What to do? What. To. Do?

November 17th, 2023

I could do three, maybe four, very short posts covering and updating about various news items.

Or I could do one post hitting all of those items, even though it wouldn’t be as organized as doing multiple posts. But it’d just be one post, and maybe slightly more substantial. So one post it is.

Obit watch: A.S. Byatt, noted British author (Possession).

George Brown, drummer for Kool & the Gang.

Non-flaming non-hyenas watch: Mike the Musicologist sent over a link (but I’m using the Post‘s instead) stating that the gun charges against NYC Councilwoman Inna Vernikov are going to be dropped. Turns out that her gun was unloaded and also missing the recoil spring assembly, so it couldn’t be fired.

“In order to sustain this charge, it must be proven beyond a reasonable doubt that the weapon in question was capable of firing bullets,” Brooklyn DA spokesman Oren Yaniv said in a statement. “Absent such proof, we have no choice but to dismiss these charges.”

This actually makes me feel less sympathetic to her. It seems like she was carrying the gun as a prop, not because she felt a need for protection. And that doesn’t strike me as being very smart.

Firings watch: Chris Partridge, linebackers coach at the University of Michigan.
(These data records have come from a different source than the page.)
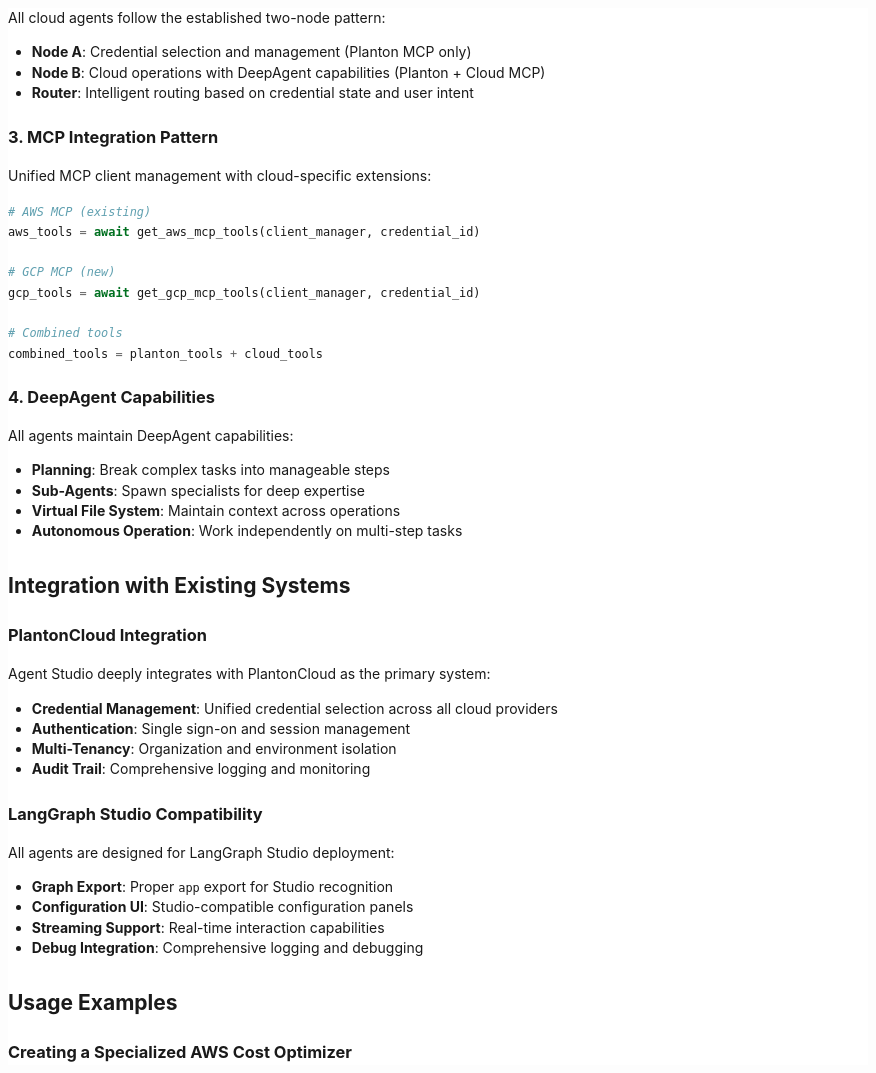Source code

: All cloud agents follow the established two-node pattern:

- **Node A**: Credential selection and management (Planton MCP only)
- **Node B**: Cloud operations with DeepAgent capabilities (Planton + Cloud MCP)
- **Router**: Intelligent routing based on credential state and user intent

### 3. MCP Integration Pattern

Unified MCP client management with cloud-specific extensions:

```python
# AWS MCP (existing)
aws_tools = await get_aws_mcp_tools(client_manager, credential_id)

# GCP MCP (new)
gcp_tools = await get_gcp_mcp_tools(client_manager, credential_id)

# Combined tools
combined_tools = planton_tools + cloud_tools
```

### 4. DeepAgent Capabilities

All agents maintain DeepAgent capabilities:

- **Planning**: Break complex tasks into manageable steps
- **Sub-Agents**: Spawn specialists for deep expertise
- **Virtual File System**: Maintain context across operations
- **Autonomous Operation**: Work independently on multi-step tasks

## Integration with Existing Systems

### PlantonCloud Integration

Agent Studio deeply integrates with PlantonCloud as the primary system:

- **Credential Management**: Unified credential selection across all cloud providers
- **Authentication**: Single sign-on and session management
- **Multi-Tenancy**: Organization and environment isolation
- **Audit Trail**: Comprehensive logging and monitoring

### LangGraph Studio Compatibility

All agents are designed for LangGraph Studio deployment:

- **Graph Export**: Proper `app` export for Studio recognition
- **Configuration UI**: Studio-compatible configuration panels
- **Streaming Support**: Real-time interaction capabilities
- **Debug Integration**: Comprehensive logging and debugging

## Usage Examples

### Creating a Specialized AWS Cost Optimizer

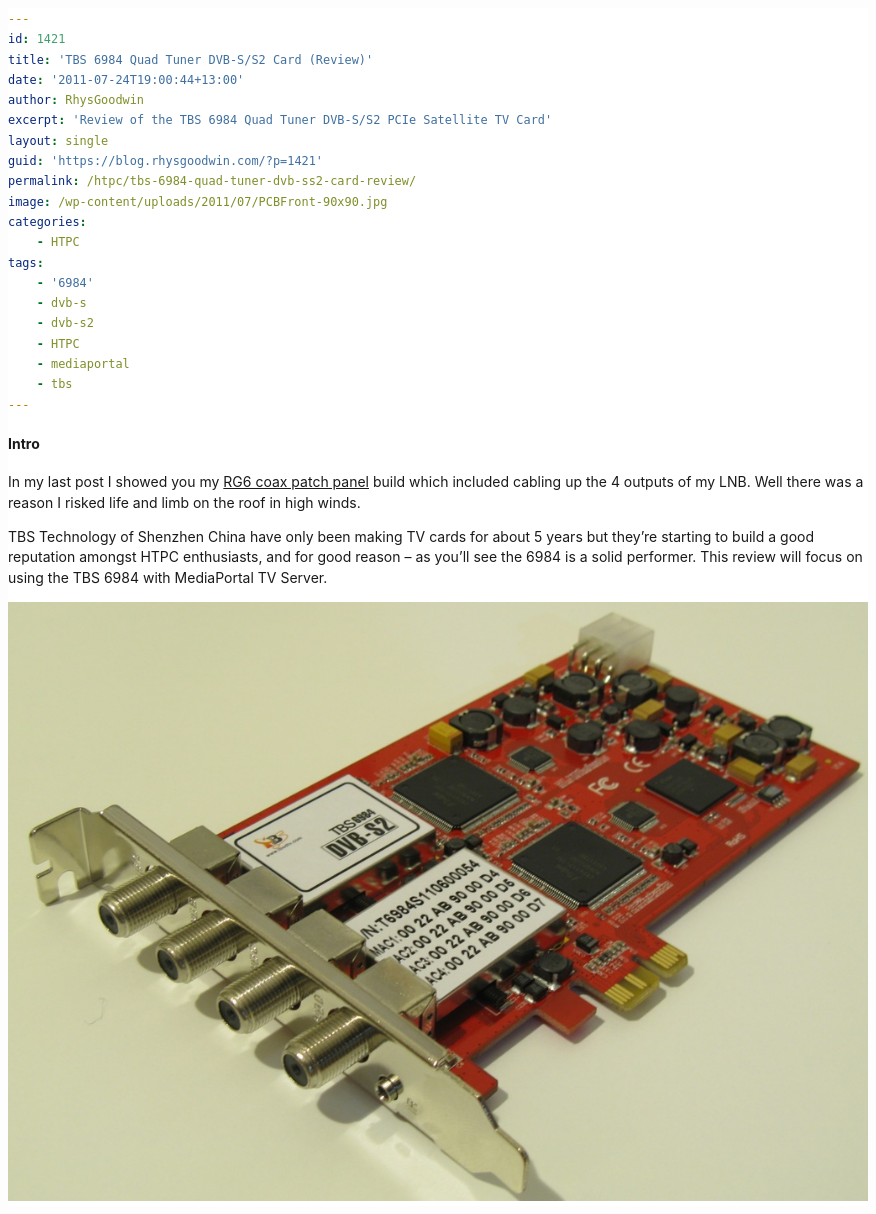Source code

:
 ```yaml
---
id: 1421
title: 'TBS 6984 Quad Tuner DVB-S/S2 Card (Review)'
date: '2011-07-24T19:00:44+13:00'
author: RhysGoodwin
excerpt: 'Review of the TBS 6984 Quad Tuner DVB-S/S2 PCIe Satellite TV Card'
layout: single
guid: 'https://blog.rhysgoodwin.com/?p=1421'
permalink: /htpc/tbs-6984-quad-tuner-dvb-ss2-card-review/
image: /wp-content/uploads/2011/07/PCBFront-90x90.jpg
categories:
    - HTPC
tags:
    - '6984'
    - dvb-s
    - dvb-s2
    - HTPC
    - mediaportal
    - tbs
---
```


#### Intro

In my last post I showed you my [RG6 coax patch panel](https://blog.rhysgoodwin.com/home-diy/structured-cable-at-home-f-patch-panel/) build which included cabling up the 4 outputs of my LNB. Well there was a reason I risked life and limb on the roof in high winds.

TBS Technology of Shenzhen China have only been making TV cards for about 5 years but they’re starting to build a good reputation amongst HTPC enthusiasts, and for good reason – as you’ll see the 6984 is a solid performer. This review will focus on using the TBS 6984 with MediaPortal TV Server.

 [![](/content/uploads/2011/07/PCBFront.jpg "PCBFront")](/content/uploads/2011/07/PCBFront.jpg)
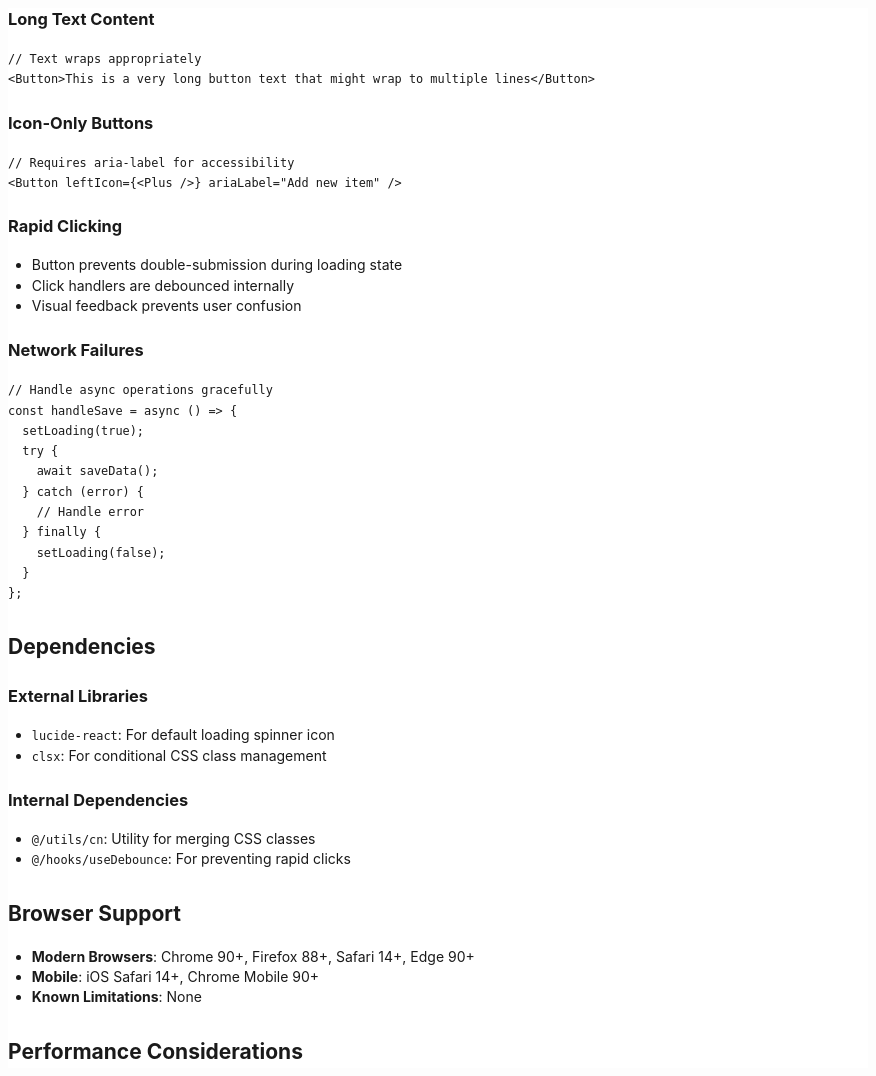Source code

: ### Long Text Content
```tsx
// Text wraps appropriately
<Button>This is a very long button text that might wrap to multiple lines</Button>
```

### Icon-Only Buttons
```tsx
// Requires aria-label for accessibility
<Button leftIcon={<Plus />} ariaLabel="Add new item" />
```

### Rapid Clicking
- Button prevents double-submission during loading state
- Click handlers are debounced internally
- Visual feedback prevents user confusion

### Network Failures
```tsx
// Handle async operations gracefully
const handleSave = async () => {
  setLoading(true);
  try {
    await saveData();
  } catch (error) {
    // Handle error
  } finally {
    setLoading(false);
  }
};
```

## Dependencies

### External Libraries
- `lucide-react`: For default loading spinner icon
- `clsx`: For conditional CSS class management

### Internal Dependencies
- `@/utils/cn`: Utility for merging CSS classes
- `@/hooks/useDebounce`: For preventing rapid clicks

## Browser Support
- **Modern Browsers**: Chrome 90+, Firefox 88+, Safari 14+, Edge 90+
- **Mobile**: iOS Safari 14+, Chrome Mobile 90+
- **Known Limitations**: None

## Performance Considerations
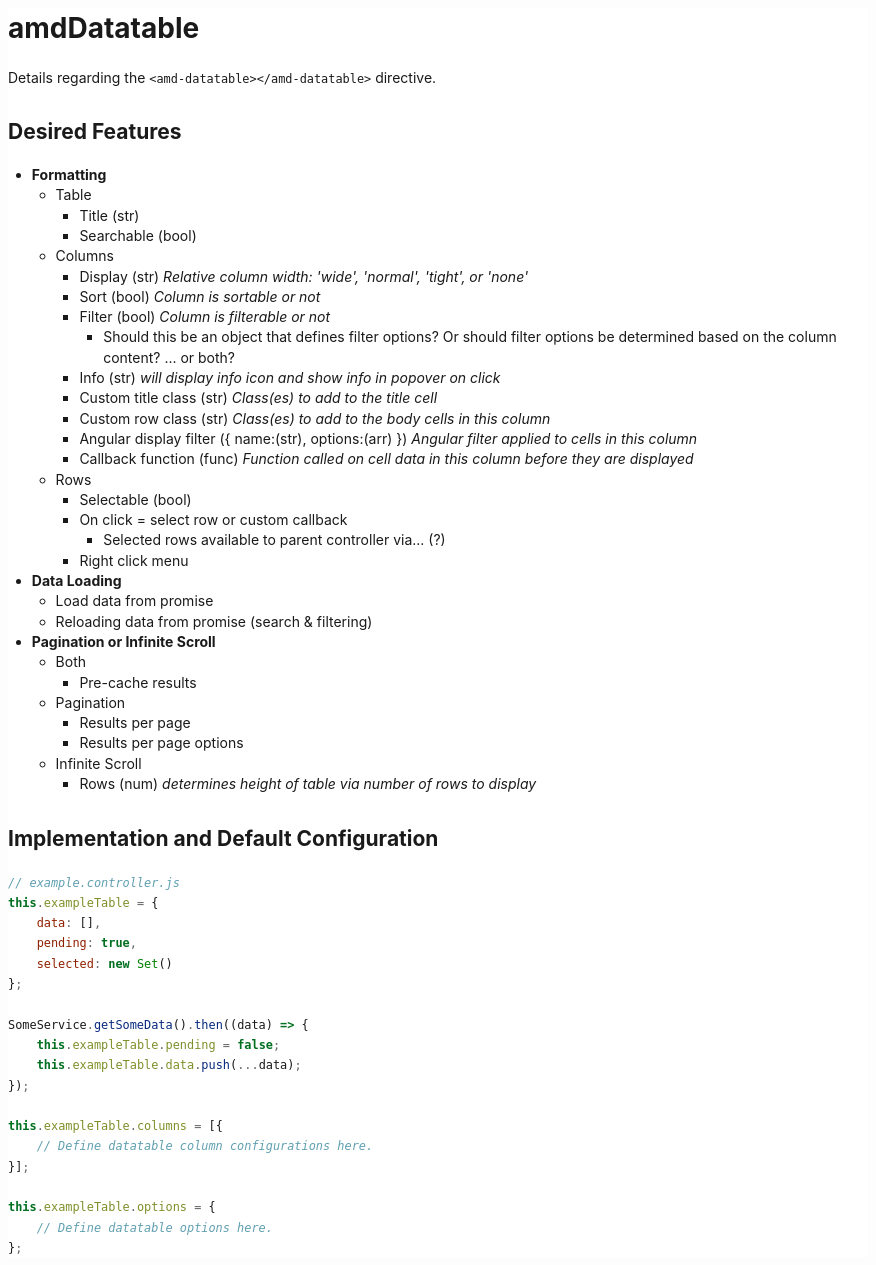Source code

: # amdDatatable
Details regarding the `<amd-datatable></amd-datatable>` directive.

## Desired Features
- **Formatting**
    - Table
        - Title (str)
        - Searchable (bool)
    - Columns
        - Display (str) _Relative column width: 'wide', 'normal', 'tight', or 'none'_
        - Sort (bool) _Column is sortable or not_
        - Filter (bool) _Column is filterable or not_
            * Should this be an object that defines filter options? Or should filter options be determined based on the column content? ... or both?
        - Info (str) _will display info icon and show info in popover on click_
        - Custom title class (str) _Class(es) to add to the title cell_
        - Custom row class (str) _Class(es) to add to the body cells in this column_
        - Angular display filter ({ name:(str), options:(arr) }) _Angular filter applied to cells in this column_
        - Callback function (func) _Function called on cell data in this column before they are displayed_
    - Rows
        - Selectable (bool)
        - On click = select row or custom callback
            - Selected rows available to parent controller via... (?)
        - Right click menu
- **Data Loading**
    - Load data from promise
    - Reloading data from promise (search & filtering)
- **Pagination or Infinite Scroll**
    - Both
        - Pre-cache results
    - Pagination
        - Results per page
        - Results per page options
    - Infinite Scroll
        - Rows (num) _determines height of table via number of rows to display_


## Implementation and Default Configuration

```javascript
// example.controller.js
this.exampleTable = {
    data: [],
    pending: true,
    selected: new Set()
};

SomeService.getSomeData().then((data) => {
    this.exampleTable.pending = false;
    this.exampleTable.data.push(...data);
});

this.exampleTable.columns = [{
    // Define datatable column configurations here.
}];

this.exampleTable.options = {
    // Define datatable options here.
};
```
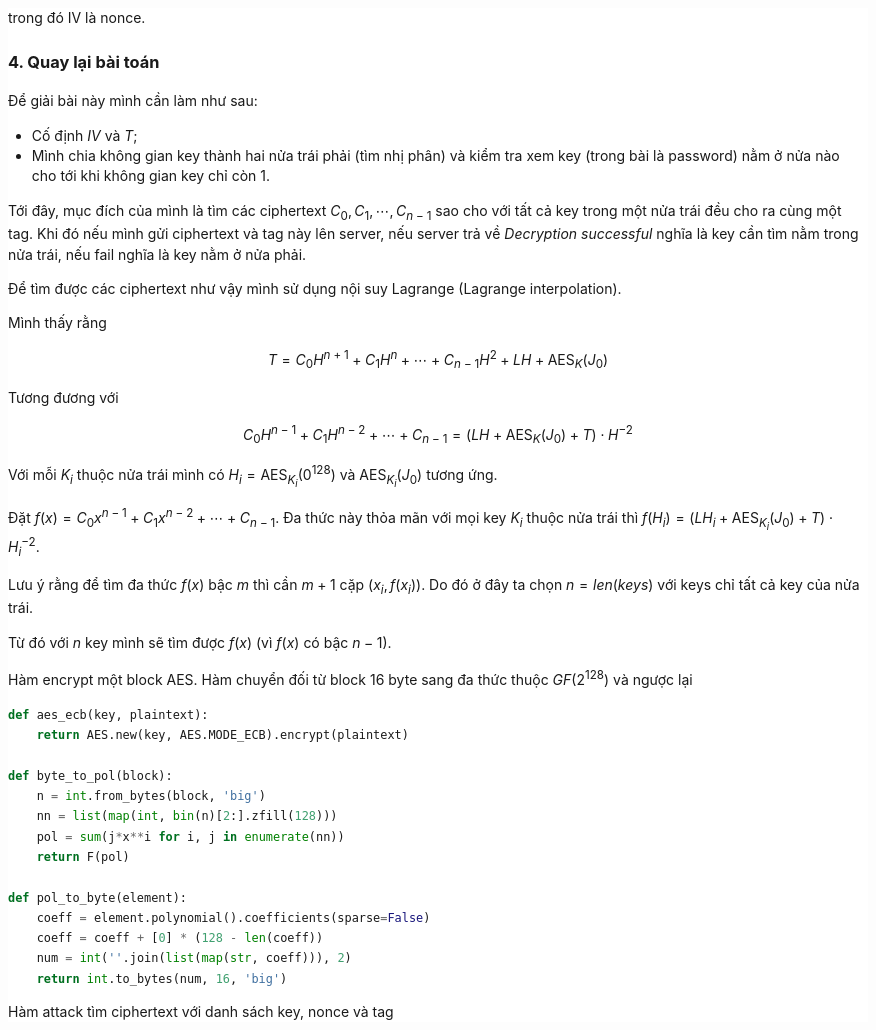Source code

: trong đó IV là nonce.

### 4. Quay lại bài toán

Để giải bài này mình cần làm như sau:

* Cố định $IV$ và $T$;
* Mình chia không gian key thành hai nửa trái phải (tìm nhị phân) và kiểm tra xem key (trong bài là password) nằm ở nửa nào cho tới khi không gian key chỉ còn 1.

Tới đây, mục đích của mình là tìm các ciphertext $C_0, C_1, \cdots, C_{n-1}$ sao cho với tất cả key trong một nửa trái đều cho ra cùng một tag. Khi đó nếu mình gửi ciphertext và tag này lên server, nếu server trả về _Decryption successful_ nghĩa là key cần tìm nằm trong nửa trái, nếu fail nghĩa là key nằm ở nửa phải.

Để tìm được các ciphertext như vậy mình sử dụng nội suy Lagrange (Lagrange interpolation).

Mình thấy rằng

$$T = C_0 H^{n+1} + C_1 H^{n} + \cdots + C_{n-1} H^2 + LH + \text{AES}_K (J_0)$$

Tương đương với 

$$C_0 H^{n-1} + C_1 H^{n-2} + \cdots + C_{n-1} = (LH + \text{AES}_K (J_0) + T) \cdot H^{-2}$$

Với mỗi $K_i$ thuộc nửa trái mình có $H_i = \text{AES}_{K_i}(0^{128})$ và $\text{AES}_{K_i} (J_0)$ tương ứng.

Đặt $f(x) = C_0 x^{n-1} + C_1 x^{n-2} + \cdots + C_{n-1}$. Đa thức này thỏa mãn với mọi key $K_i$ thuộc nửa trái thì $f(H_i) = (L H_i + \text{AES}_{K_i}(J_0) + T) \cdot H_i^{-2}$.

Lưu ý rằng để tìm đa thức $f(x)$ bậc $m$ thì cần $m+1$ cặp $(x_i, f(x_i))$. Do đó ở đây ta chọn $n=len(keys)$ với keys chỉ tất cả key của nửa trái.

Từ đó với $n$ key mình sẽ tìm được $f(x)$ (vì $f(x)$ có bậc $n-1$).

Hàm encrypt một block AES. Hàm chuyển đối từ block $16$ byte sang đa thức thuộc $GF(2^{128})$ và ngược lại

```python
def aes_ecb(key, plaintext):
    return AES.new(key, AES.MODE_ECB).encrypt(plaintext)

def byte_to_pol(block):
    n = int.from_bytes(block, 'big')
    nn = list(map(int, bin(n)[2:].zfill(128)))
    pol = sum(j*x**i for i, j in enumerate(nn))
    return F(pol)

def pol_to_byte(element):
    coeff = element.polynomial().coefficients(sparse=False)
    coeff = coeff + [0] * (128 - len(coeff))
    num = int(''.join(list(map(str, coeff))), 2)
    return int.to_bytes(num, 16, 'big')
```

Hàm attack tìm ciphertext với danh sách key, nonce và tag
This does seem to be tied to the ongoing scandal.

There are somewhat more than hints in that article and this one that UMich has found out some things about what’s been going on that are causing tsuris.

Sources told ESPN that university leadership this week has shifted its tone from the stern rebuke of the league’s sanctions to a growing acceptance that the football program may be dealing with significant NCAA infractions that could include a failure to properly monitor the program on Harbaugh’s part.